Many of Jesus’ stories reference power, money, debt and investment. All of these things have moral implications. The rich man and the beggar story teach about compassion for the poor. The prodigal son story teaches about valuing people over the cost associated. The man forgiven a great debt story teaches about forgiving others who are indebted to us. The lost coin story speaks to the celebratory, redemptive act of recovering what has been lost.

One of the moral tales of Jesus speaks to the importance of investing our lives into the work of God’s Kingdom and the consequence of living in fear and reluctance.

Luke 19:
12-13 “There was once a man descended from a royal house who needed to make a long trip back to headquarters to get authorization for his rule and then return. But first he called ten servants together, gave them each a sum of money, and instructed them, ‘Operate with this until I return.’
14 “But the citizens there hated him. So they sent a commission with a signed petition to oppose his rule: ‘We don’t want this man to rule us.’
15 “When he came back bringing the authorization of his rule, he called those ten servants to whom he had given the money to find out how they had done.
16 “The first said, ‘Master, I doubled your money.’
17 “He said, ‘Good servant! Great work! Because you’ve been trustworthy in this small job, I’m making you governor of ten towns.’
18 “The second said, ‘Master, I made a fifty percent profit on your money.’
19 “He said, ‘I’m putting you in charge of five towns.’
20-21 “The next servant said, ‘Master, here’s your money safe and sound. I kept it hidden in the cellar. To tell you the truth, I was a little afraid. I know you have high standards and hate sloppiness, and don’t suffer fools gladly.’
22-23 “He said, ‘You’re right that I don’t suffer fools gladly—and you’ve acted the fool! Why didn’t you at least invest the money in securities so I would have gotten a little interest on it?’
24 “Then he said to those standing there, ‘Take the money from him and give it to the servant who doubled my stake.’
25 “They said, ‘But Master, he already has double . . .’
26 “He said, ‘That’s what I mean: Risk your life and get more than you ever dreamed of. Play it safe and end up holding the bag.
27 “‘As for these enemies of mine who petitioned against my rule, clear them out of here. I don’t want to see their faces around here again.’”

It’s a simple enough story. The ‘almost king’ is a man of substance who entrusts some of his wealth to servants. The people of the region do not like the man and oppose the idea of him ruling them. But, the servants still have a responsibility because they work for their master.

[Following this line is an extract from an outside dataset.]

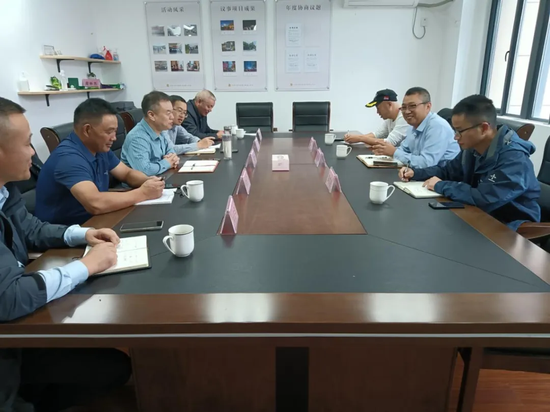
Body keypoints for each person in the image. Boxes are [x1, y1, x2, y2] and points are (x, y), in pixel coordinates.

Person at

The first servant doubles the money. The second has a 50% increase and the third does nothing but return the original amount. Clearly there are varying degrees of ability when it comes to investment, but the fearful reluctance to do anything is not an option. The master expects an attempt to be made. He rewards those who learn to multiply what they have been given.

I think we can draw an application to how we understand our role as servants of Jesus. The Lord is being given the crown to rule over the world, but many are opposed to him. We may find ourselves caught between the will of Christ and the fearful, reluctance of a world that does not want to be disturbed. What do we do with the goods that God gives us responsibility for?

How do we as a local church multiply the love, mercy, grace and wisdom that we have been entrusted with? How do we use our finances in ways that have multiplying effects? We do in fact have a moral responsibility to be investors for God’s Kingdom.

John Fischer said,
Fear deceives us into thinking we are not capable of doing more with our lives. Fear turns us into little, insignificant people. After a while we grow into liking not having the responsibility of being bigger people, making more of our lives, being givers instead of takers, so that our fear actually maintains a sort of comfort zone of inactivity around a huddle of unclaimed riches. We have a bag of gold but it’s buried in the ground and we buried it. As long as we don’t do anything, we can at least assure ourselves of not doing the wrong thing.[1]

I want to challenge you to go to the basement and bring up the bag of gold that God has given you. Take courage as you step out in faith to invest and multiply the goodness you have received. You need to reach beyond what you have safely grasped. Everything you have and are is a seed that can be grown into much more than currently is in your hand.

Start to dream about being more of a giver and less of a hoarder. Understand that you have the authority and freedom to move forward as a builder in God’s Kingdom. I cannot wait to see what you will do as you walk in the Spirit and are entrusted with more.

Do not run from your true significance. With God’s help you will have a great return on investment.